By Andrew Goudsward
(Reuters) – Lawyers representing a group of Colorado voters are set to deliver closing arguments on Wednesday in a lawsuit seeking to disqualify former President Donald Trump from the state’s ballot next year over his role in the Jan. 6, 2021, attack on the U.S. Capitol by his supporters.
The voters are seeking to use the U.S. Constitution’s 14th Amendment, which bars officials who have engaged in “insurrection or rebellion” from holding public office, to argue that Trump is ineligible to run for president in 2024. The provision was ratified in 1868 following the U.S. Civil War.
The case represents a test of legal efforts to use the 14th Amendment to block Trump’s candidacy. It is the first such case to go to trial.
The voters, represented in the case by the watchdog group Citizens for Responsibility and Ethics in Washington (CREW), sued Colorado’s secretary of state, the state’s top elections official, in a bid to block Trump’s inclusion on the ballot. Trump is the frontrunner for the Republican nomination to challenge Democratic President Biden in the 2024 U.S. election.
Lawyers in the case on Wednesday will make their final pitch to Colorado District Court Judge Sarah Wallace, who will decide the case, following a weeklong trial that featured testimony from U.S. lawmakers, legal experts and Republican political operatives.

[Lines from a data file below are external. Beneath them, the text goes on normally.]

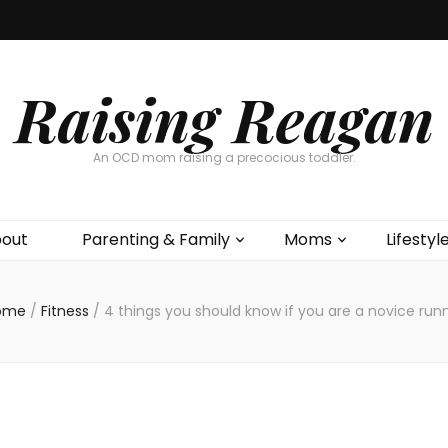
Raising Reagan
An OCD mom raising a precocious toddler.
out
Parenting & Family
Moms
Lifestyl
ome
/
Fitness
/
4 things you should know if you are a novice run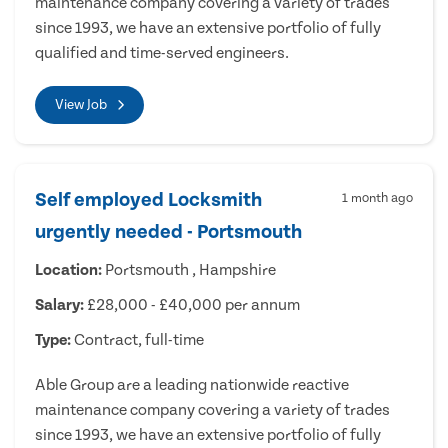
maintenance company covering a variety of trades
since 1993, we have an extensive portfolio of fully
qualified and time-served engineers.
View Job
Self employed Locksmith
1 month ago
urgently needed - Portsmouth
Location:
Portsmouth , Hampshire
Salary:
£28,000 - £40,000 per annum
Type:
Contract, full-time
Able Group are a leading nationwide reactive
maintenance company covering a variety of trades
since 1993, we have an extensive portfolio of fully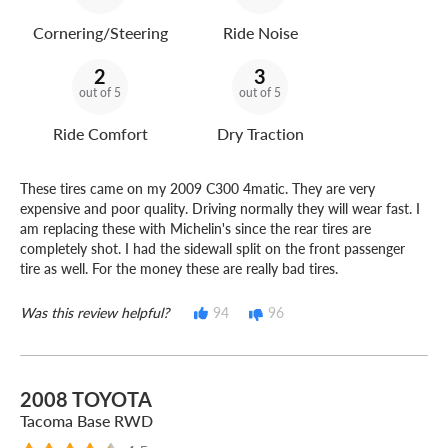
Cornering/Steering
Ride Noise
2
3
out of 5
out of 5
Ride Comfort
Dry Traction
These tires came on my 2009 C300 4matic. They are very
expensive and poor quality. Driving normally they will wear fast. I
am replacing these with Michelin's since the rear tires are
completely shot. I had the sidewall split on the front passenger
tire as well. For the money these are really bad tires.
Was this review helpful?
94
96
2008 TOYOTA
Tacoma Base RWD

Thousands of people stormed the Capitol in a failed attempt to prevent Congress from certifying Biden’s 2020 victory over Trump. The lawyers for the voters have sought to convince the judge that Trump’s actions in spreading false claims of voter fraud, summoning his supporters to Washington on the day of the riot and initially refusing pleas to quell the violence amounted to an insurrection.
Trump’s lawyers have denied that he incited his supporters to violence and have argued that disqualifying him from the ballot would set a dangerous precedent.
Colorado is regarded as a safely Democratic state by nonpartisan election forecasters. Regardless of whether Trump is on the ballot, Biden would be expected to win there. But CREW and other activists are seeking to bring a series of legal challenges to Trump’s eligibility based on the 14th Amendment language.
Courts in Michigan and Minnesota have ruled that Trump can remain on the ballot for the Republican primaries in those states, but declined to immediately decide on his eligibility for the November 2024 general election.
The cases raise several unsettled legal questions. Many experts view the effort as a legal longshot. The U.S. Supreme Court, whose 6-3 conservative majority includes three Trump appointees, may ultimately weigh in.